The output comes back as 180 to 540 degrees in longitude. Not exactly a
desirable outcome as I have to then shift it back to +- 180.
Replying to [ticket:2931 markinpt]:
> Input raster is an elevation raster that goes from -180 to 180 longitude
(WGS 84). I am using r.neighbors to calculate the elevation standard
deviation over 9 cells circular.
>
> The output comes back as 180 to 540 degrees in longitude. Not exactly a
desirable outcome as I have to then shift it back to +- 180.
Does this happen if you use the -a flag?
Without that flag, r.neighbors aligns the region to the input map with
It's possible that Rast_align_window doesn't handle lat/lon correctly.
Also, is the current region correct when running r.neighbors?

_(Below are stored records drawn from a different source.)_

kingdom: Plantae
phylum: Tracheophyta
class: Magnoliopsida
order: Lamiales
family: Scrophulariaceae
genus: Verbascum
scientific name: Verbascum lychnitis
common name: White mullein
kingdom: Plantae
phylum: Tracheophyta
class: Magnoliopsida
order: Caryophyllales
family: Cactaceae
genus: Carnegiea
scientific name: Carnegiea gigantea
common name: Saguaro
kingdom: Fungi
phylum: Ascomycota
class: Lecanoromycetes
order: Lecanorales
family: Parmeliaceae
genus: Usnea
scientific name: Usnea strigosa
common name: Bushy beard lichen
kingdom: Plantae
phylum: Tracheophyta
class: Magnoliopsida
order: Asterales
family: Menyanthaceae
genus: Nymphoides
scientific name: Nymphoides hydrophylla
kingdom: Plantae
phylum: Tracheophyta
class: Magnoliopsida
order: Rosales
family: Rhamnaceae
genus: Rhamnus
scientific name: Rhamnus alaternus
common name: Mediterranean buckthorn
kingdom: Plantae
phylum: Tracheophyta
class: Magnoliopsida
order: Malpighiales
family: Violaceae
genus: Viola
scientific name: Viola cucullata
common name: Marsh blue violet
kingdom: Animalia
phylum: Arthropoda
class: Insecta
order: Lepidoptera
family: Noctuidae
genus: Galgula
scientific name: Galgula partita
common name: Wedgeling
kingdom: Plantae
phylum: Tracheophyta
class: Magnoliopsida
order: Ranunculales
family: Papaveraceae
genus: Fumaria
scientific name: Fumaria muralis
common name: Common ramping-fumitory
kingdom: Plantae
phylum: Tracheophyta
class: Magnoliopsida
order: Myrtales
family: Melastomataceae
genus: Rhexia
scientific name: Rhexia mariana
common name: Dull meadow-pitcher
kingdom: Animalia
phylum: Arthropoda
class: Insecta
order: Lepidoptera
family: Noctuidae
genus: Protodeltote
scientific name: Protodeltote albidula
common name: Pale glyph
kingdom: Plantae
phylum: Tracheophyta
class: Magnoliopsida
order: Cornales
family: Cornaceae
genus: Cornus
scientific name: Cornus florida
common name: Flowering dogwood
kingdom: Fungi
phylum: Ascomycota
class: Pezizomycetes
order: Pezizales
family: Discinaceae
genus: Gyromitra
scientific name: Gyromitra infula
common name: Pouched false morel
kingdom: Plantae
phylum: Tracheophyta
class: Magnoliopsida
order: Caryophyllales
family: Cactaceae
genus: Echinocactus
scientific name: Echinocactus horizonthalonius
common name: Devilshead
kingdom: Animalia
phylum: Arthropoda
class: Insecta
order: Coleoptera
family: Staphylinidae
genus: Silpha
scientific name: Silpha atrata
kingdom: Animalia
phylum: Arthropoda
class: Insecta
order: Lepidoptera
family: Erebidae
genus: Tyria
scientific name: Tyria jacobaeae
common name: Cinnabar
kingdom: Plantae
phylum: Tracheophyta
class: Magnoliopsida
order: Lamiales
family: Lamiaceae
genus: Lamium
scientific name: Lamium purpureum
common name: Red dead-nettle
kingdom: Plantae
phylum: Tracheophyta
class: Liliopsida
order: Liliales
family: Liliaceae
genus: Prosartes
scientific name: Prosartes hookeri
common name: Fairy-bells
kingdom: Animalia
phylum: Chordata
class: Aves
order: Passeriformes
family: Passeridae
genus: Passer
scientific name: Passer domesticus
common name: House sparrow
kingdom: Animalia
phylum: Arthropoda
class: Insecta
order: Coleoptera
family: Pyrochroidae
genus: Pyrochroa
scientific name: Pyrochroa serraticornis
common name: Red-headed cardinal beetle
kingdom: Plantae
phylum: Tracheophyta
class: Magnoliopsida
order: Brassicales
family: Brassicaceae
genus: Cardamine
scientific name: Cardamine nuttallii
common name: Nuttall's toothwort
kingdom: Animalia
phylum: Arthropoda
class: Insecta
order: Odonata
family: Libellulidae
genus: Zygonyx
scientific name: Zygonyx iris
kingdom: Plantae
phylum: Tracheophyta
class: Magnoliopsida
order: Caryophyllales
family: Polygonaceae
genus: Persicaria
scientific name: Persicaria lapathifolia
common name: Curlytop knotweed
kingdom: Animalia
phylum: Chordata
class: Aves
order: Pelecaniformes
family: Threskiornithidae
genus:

The bounds
and resolution of the output map are dictated primarily by the current
region, and are unaffected by any input maps unless the module
specifically sets the region (as is the case for r.neighbors when run
without the -a flag).
Sorry, I left out one key item. I am running r.neighbors through the QGIS
GUI.
Given that context, what do you mean by "Current Region"? The Grass region
extent? I left that as default because the source raster is the same
extent that I wanted as an output.
Also, I am not sure if the -a flag is used or not in QGIS. I assumed this
was a Grass issue but perhaps it is the way QGIS is calling r.neighbors?